Audiobox the goal AI to clone voices How does it work?

Audiobox the goal AI to clone voices How does it work?

Meta has taken a step beyond Artificial Intelligence and has been able to create a program to clone your own voice in seconds. Audiobox is the tool that was created by Meta to be able to do something so incredible, since its results are quite realistic. We will detail some aspects of Audiobox, the goal AI to clone voices. How does it work? We will analyze some details.

According to its developers, this program is the result of several years of research and many hours of work. It can now be used in Spain, with some generation functions. voice, editing, stylization and sampling. Its form can be a bit scary, since there are controversies such as the use of voices from dubbing actors.

How does Audiobox work to clone voices?

Its operation turns out to be simpler than it seems. Meta itself has ready within its website, an explanation or tutorial for explain everything you need to start using your tool.

Cloning the voice

Explain within your tutorial how you can create voices from scratch and To do this, you can apply it by recording your own voice, or the voice of another person while they are reading a text that appears on the screen. It also offers the possibility of using other voices contained in the program.

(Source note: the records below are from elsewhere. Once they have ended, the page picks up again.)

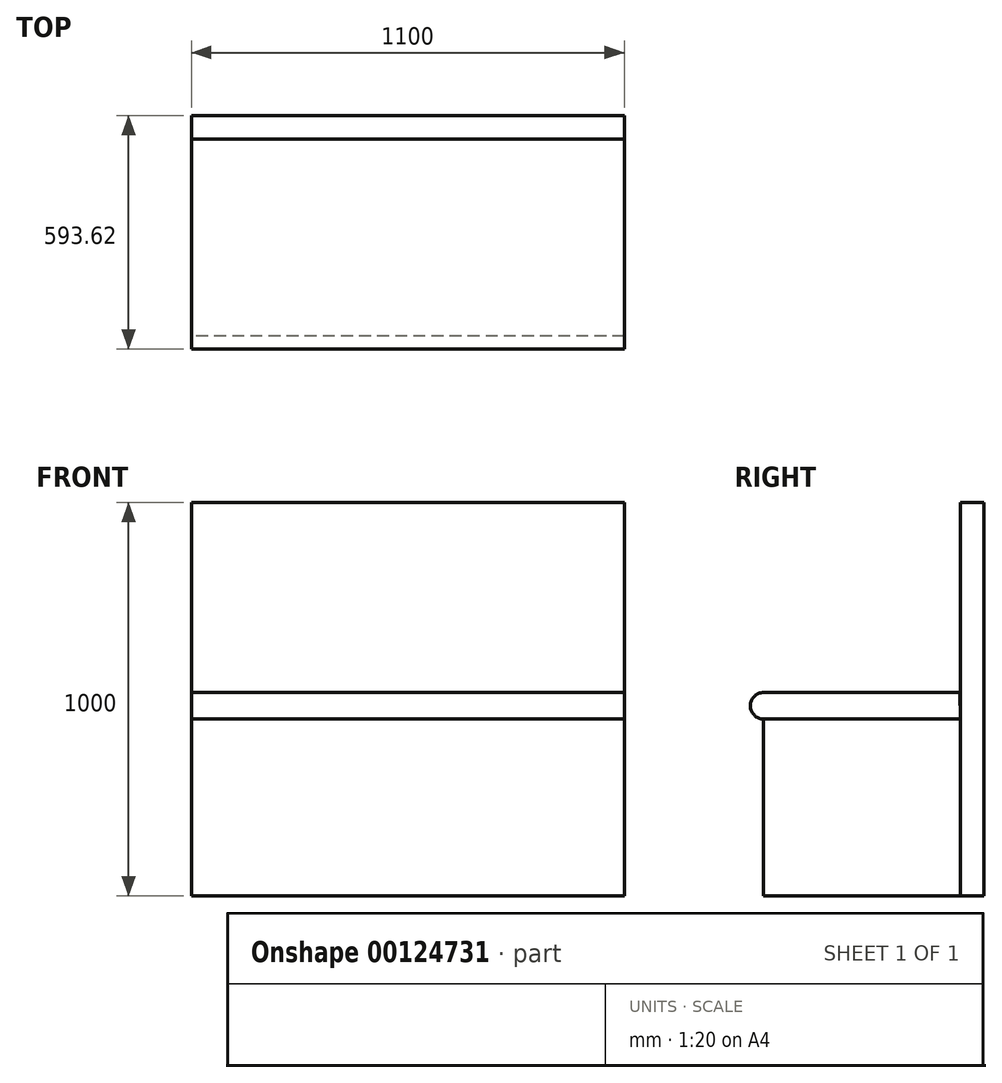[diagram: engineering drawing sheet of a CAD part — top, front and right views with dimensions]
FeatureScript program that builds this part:
annotation { "Feature Type Name" : "Feature", "Feature Type Description" : "" }
export const myFeature = defineFeature(function(context is Context, id is Id, definition is map)
    precondition{}
    {
        {
            var Q0;
            Q0=qCreatedBy(makeId("Right.planeOp"),FACE);
            var sketch = newSketch(context, id + "F0", { "sketchPlane" : qUnion([Q0])});
            skLineSegment(sketch, "E0.bottom", {"start": v(-235.3, -227.93) * mm, "end": v(264.7, -227.93) * mm});
            skLineSegment(sketch, "E0.top", {"start": v(-235.3, 222.07) * mm, "end": v(264.7, 222.07) * mm});
            skLineSegment(sketch, "E0.left", {"start": v(-235.3, -227.93) * mm, "end": v(-235.3, 222.07) * mm});
            skLineSegment(sketch, "E0.right", {"start": v(264.7, -227.93) * mm, "end": v(264.7, 222.07) * mm});
            skSolve(sketch);
        }
        {
            var Q0;
            Q0 = qSketchRegion(id + "F0", true);
            extrude(context, id + "F1", {"entities" : qUnion([Q0]), "depth" : 1100 * mm});
        }
        {
            var Q0;
            Q0=makeQuery(id+"F1.opExtrude","CAP_FACE",FACE,{"disambiguationData":[OSD([sQuery(id+"F0.wireOp",EDGE,"E0.bottom"),sQuery(id+"F0.wireOp",EDGE,"E0.top"),sQuery(id+"F0.wireOp",EDGE,"E0.left"),sQuery(id+"F0.wireOp",EDGE,"E0.right")])],"isStart":false});
            var sketch = newSketch(context, id + "F2", { "sketchPlane" : qUnion([Q0])});
            skArc(sketch, "E1", {"start": v(-235.3, 289.31) * mm, "mid": v(-268.92, 255.7) * mm, "end": v(-235.3, 222.07) * mm});
            skLineSegment(sketch, "E2", {"start": v(-235.3, 289.31) * mm, "end": v(263.9, 289.31) * mm});
            skLineSegment(sketch, "E3", {"start": v(263.9, 289.31) * mm, "end": v(264.7, 222.07) * mm});
            skSolve(sketch);
        }
        {
            var Q0;
            Q0 = qSketchRegion(id + "F2", true);
            var Q1;
            Q1=makeQuery(id+"F2.imprint","IMPRINT",FACE,{"disambiguationData":[TD([[makeQuery(id+"F2.imprint","IMPRINT",EDGE,{"derivedFrom":sQuery(id+"F2.wireOp",EDGE,"E1")}),1.0]])]});
            extrude(context, id + "F3", {"entities" : qUnion([Q0, Q1]), "oppositeDirection" : true, "depth" : 1100 * mm});
        }
        {
            var Q0;
            {var subQ0=sQuery(id+"F0.wireOp",EDGE,"E0.top");Q0=makeQuery(id+"F3.boolean.opBoolean","MERGE",FACE,{"derivedFrom":[makeQuery(id+"F1.opExtrude","CAP_FACE",FACE,{"disambiguationData":[OSD([sQuery(id+"F0.wireOp",EDGE,"E0.bottom"),subQ0,sQuery(id+"F0.wireOp",EDGE,"E0.left"),sQuery(id+"F0.wireOp",EDGE,"E0.right")])],"isStart":false}),makeQuery(id+"F3.opExtrude","CAP_FACE",FACE,{"disambiguationData":[OSD([subQ0,sQuery(id+"F2.wireOp",EDGE,"E1"),sQuery(id+"F2.wireOp",EDGE,"E2"),sQuery(id+"F2.wireOp",EDGE,"E3")])],"isStart":true})]});}
            var sketch = newSketch(context, id + "F4", { "sketchPlane" : qUnion([Q0])});
            skLineSegment(sketch, "E4.bottom", {"start": v(264.7, -227.93) * mm, "end": v(324.7, -227.93) * mm});
            skLineSegment(sketch, "E4.top", {"start": v(264.7, 772.07) * mm, "end": v(324.7, 772.07) * mm});
            skLineSegment(sketch, "E4.left", {"start": v(264.7, -227.93) * mm, "end": v(264.7, 772.07) * mm});
            skLineSegment(sketch, "E4.right", {"start": v(324.7, -227.93) * mm, "end": v(324.7, 772.07) * mm});
            skSolve(sketch);
        }
        {
            var Q0;
            Q0 = qSketchRegion(id + "F4", true);
            var Q1;
            {var subQ3=sQuery(id+"F4.wireOp",EDGE,"E4.bottom");Q1=makeQuery(id+"F4.imprint","IMPRINT",FACE,{"disambiguationData":[TD([[makeQuery(id+"F4.imprint","IMPRINT",EDGE,{"derivedFrom":subQ3}),1.0]])]});}
            extrude(context, id + "F5", {"entities" : qUnion([Q0, Q1]), "oppositeDirection" : true, "depth" : 1100 * mm});
        }
    });
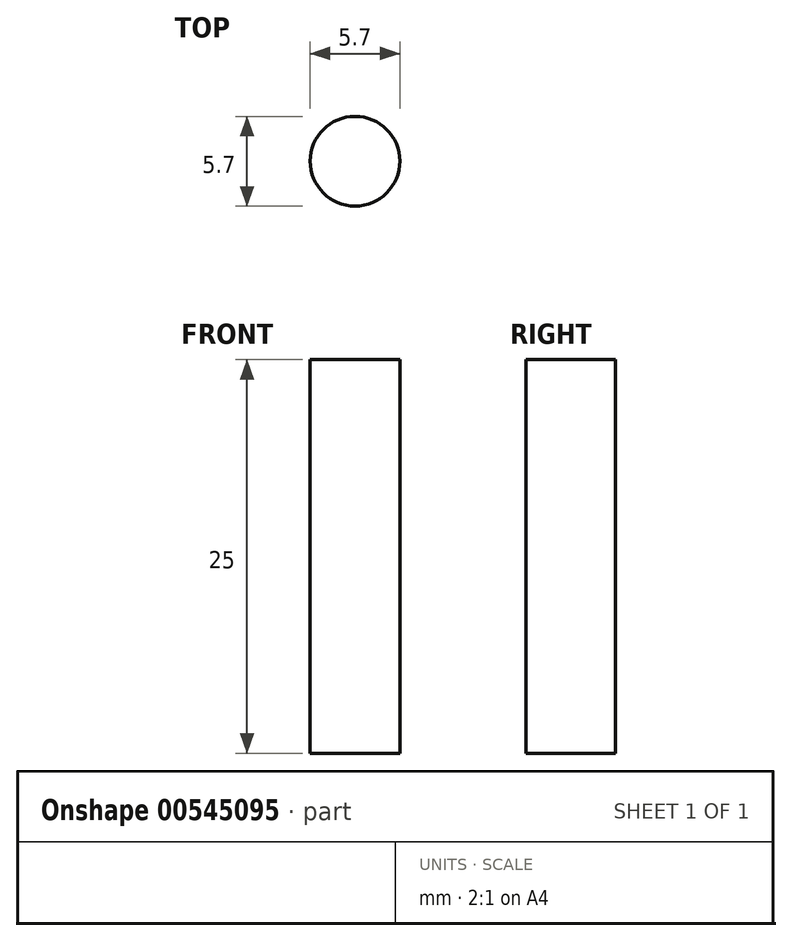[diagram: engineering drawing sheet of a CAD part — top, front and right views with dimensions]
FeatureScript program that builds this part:
annotation { "Feature Type Name" : "Feature", "Feature Type Description" : "" }
export const myFeature = defineFeature(function(context is Context, id is Id, definition is map)
    precondition{}
    {
        {
            var Q0;
            Q0=qCreatedBy(makeId("Top.planeOp"),FACE);
            var sketch = newSketch(context, id + "F0", { "sketchPlane" : qUnion([Q0])});
            skCircle(sketch, "E0", {"center": v(0, 0) * mm, "radius": 2.85 * mm});
            skSolve(sketch);
        }
        {
            var Q0;
            Q0 = qSketchRegion(id + "F0", true);
            extrude(context, id + "F1", {"entities" : qUnion([Q0]), "depth" : 25 * mm, "offsetDistance" : 25 * mm});
        }
    });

Although this program seems incredible, in reality It is not very suitable for use in dubbing, since the dialogues cannot be synchronized with the actors' lips, even if they speak it in another language. Nor can you use expressions sympathizing with emotions or natural intonations.

Another piece of information has also been offered, since the results are amazing, although it is still noticeable that the voices usually denote in a robotic tone. Its purpose is impeccable and it is getting closer to what we want, but we cannot sound the alarm, since it is still You cannot impersonate another person by voice.

Some functions that Audiobox provides us

Entre the functions it can present Audiobox, we can find some functions that may interest us:

  • You can create sounds like the sea, the water of the river, birds singing, a storm... it will be enough to ask Artificial Intelligence for these parameters to represent them.
  • Mix specific audios into other media or tones. For example, the AI ​​can be asked to represent a voice with an echo.
  • You can slow down a voice, make it faster, or make it sound too loud.

Program to clone voices

How can we use it?

You can access a free trial of this program. We can use our own voice to generate a recording, or we can use another voice that interests us. Afterwards, all that remains is to use it, we will only download the generated voice and apply it wherever we need it.

  • Among other ideas that it gives us, is to generate a voice from a small audio sample.
  • Create a voice with a personalized intonation and style, although it will not do so very naturally.
  • We can mix voices to redesign a single one.
  • Create sound effects, some specific and very representative, like those described above.
  • Replace audio parts with new sounds.
  • You can even erase noise from an audio track.

Meta warns of misuse of its Audiobox program

The company is offering programs for moderate use. However, all transparency in its use is being created for research purposes. In Spain it can be used, but many of the parts of its program are written in English. In the United States, this program is not eligible by its laws, so it cannot be accessed. But, it will not be a problem, since little by little it will be incorporated with open source.

Audiobox the goal AI to clone voices How does it work?

In our country, it can be used, but Audiobox warns that it cannot be used for harmful purposes. All audios come with watermarks, so that they can be tracked with said data and know where they come from. For many people, this badge or signal is something that is imperceptible to the human ear, but for its developers it is an easy way. They have enough tools to find these generated audio segments by Artificial Intelligence.

La watermark that generates said program does not prevent podcasts from being made or other services where audio is required, since it is almost non-existent to the ear. But, it is a security measure that is created so that any culprit can be quickly detected.

Therefore, the watermark is not a problem in the audio, so it can be used in podcasts or other listening services. However, in the event of an attack, the culprit can be quickly detected.

The end of the creation of this program, is to make it participatory for the people who need it. An attempt is made to clone the voice in a simple and natural way, but no attempt is made to create it against the will of the affected person. As can be seen, the message changes with rises and falls of intonation, sometimes being fast and irregular to look natural, so it's tricky to add someone else's voice with pre-recorded audio.

Leave a Comment

Your email address will not be published. Required fields are marked with *



  1. Responsible for the data: Actualidad Blog
  2. Purpose of the data: Control SPAM, comment management.
  3. Legitimation: Your consent
  4. Communication of the data: The data will not be communicated to third parties except by legal obligation.
  5. Data storage: Database hosted by Occentus Networks (EU)
  6. Rights: At any time you can limit, recover and delete your information.